James Bond-related books that I own. This uses a custom SQLite function that I wrote to find an element in a JSON array stored as a field value.

Parse
0ms
Query
6ms
include: path starts /library/titles/
include: tagged with james-bond
sort: title
take: 5
WITH
a AS (SELECT * FROM records),
b AS (SELECT * FROM a WHERE (key LIKE '/library/titles/%') = true),
c AS (SELECT * FROM b WHERE (json_has_element(tags, 'james-bond')) = true)
SELECT * FROM c
ORDER BY  title
LIMIT  5

Content containing the word “gumby.” (I don’t know why I use this word, but apparently I do.) This uses SQLite’s full-text indexing system.

Just to prove a point, I filtered out this post (the one you’re reading right now) using an injected variable. Just before I parse the commands, I run the source through a Fluid execution, replacing the variable {{ doc.path }} with the path to this document. (It’s a full templating engine. You could do lots of stuff here.)

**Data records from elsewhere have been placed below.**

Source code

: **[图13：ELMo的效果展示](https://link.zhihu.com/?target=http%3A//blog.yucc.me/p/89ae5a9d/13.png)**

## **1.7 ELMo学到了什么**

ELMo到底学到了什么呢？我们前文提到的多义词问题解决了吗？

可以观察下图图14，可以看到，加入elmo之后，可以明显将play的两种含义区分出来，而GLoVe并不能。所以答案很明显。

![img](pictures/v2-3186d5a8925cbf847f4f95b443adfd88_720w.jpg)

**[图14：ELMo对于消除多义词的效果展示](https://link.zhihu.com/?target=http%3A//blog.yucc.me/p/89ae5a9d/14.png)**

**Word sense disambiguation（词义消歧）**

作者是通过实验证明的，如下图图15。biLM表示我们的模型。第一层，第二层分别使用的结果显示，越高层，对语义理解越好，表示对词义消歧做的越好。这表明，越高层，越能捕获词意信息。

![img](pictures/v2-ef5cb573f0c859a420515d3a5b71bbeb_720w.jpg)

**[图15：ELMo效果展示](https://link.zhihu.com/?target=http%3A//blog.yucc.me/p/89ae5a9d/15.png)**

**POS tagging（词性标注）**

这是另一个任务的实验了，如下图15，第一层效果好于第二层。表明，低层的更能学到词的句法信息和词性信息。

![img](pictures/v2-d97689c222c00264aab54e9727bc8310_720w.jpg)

(Worth saying: that’s another reason why text is great – you can manipulate it easily.)

This is kind of handy, because you could embed the same script on lots of pages (or in a template), and it would provide varied output because its effective source would be contextual to the data from the page on which it’s executing.

Parse
0ms
Query
6ms
include: text matches gumby
exclude: path is not {{ doc.path }}
sort: title
WITH
a AS (SELECT * FROM records),
b AS (SELECT * FROM a WHERE ((key in (SELECT path FROM search WHERE text MATCH 'gumby'))) = true),
c AS (SELECT * FROM b WHERE (key = '/tech/blog/content-querying/') = false)
SELECT * FROM c
ORDER BY  title

Update: GROQ by Sanity

With some help from Knut Melvær, I did play around with Sanity’s GROQ a bit. It’s actually quite expressive and simple to pick up.

Consider this query:

*["timeline-computing-history" in timelines[]._ref] | order(dateRange.startDate)
{
  "id":_id,
  title,
  "desc":shortDescription,
  "date":dateRange.startDate,
  "timelines":timelines[]->{"id":_id,title}
}

That’s pulling content from a POC that Knut (graciously) threw together in response to this post: CMS for Historical Timelines. I actually didn’t need anything but the top line. Everything below it is just a “projection” to shape the results.

And kudos to Sanity for some great documentation. This page alone is worth volumes of traditional documentation.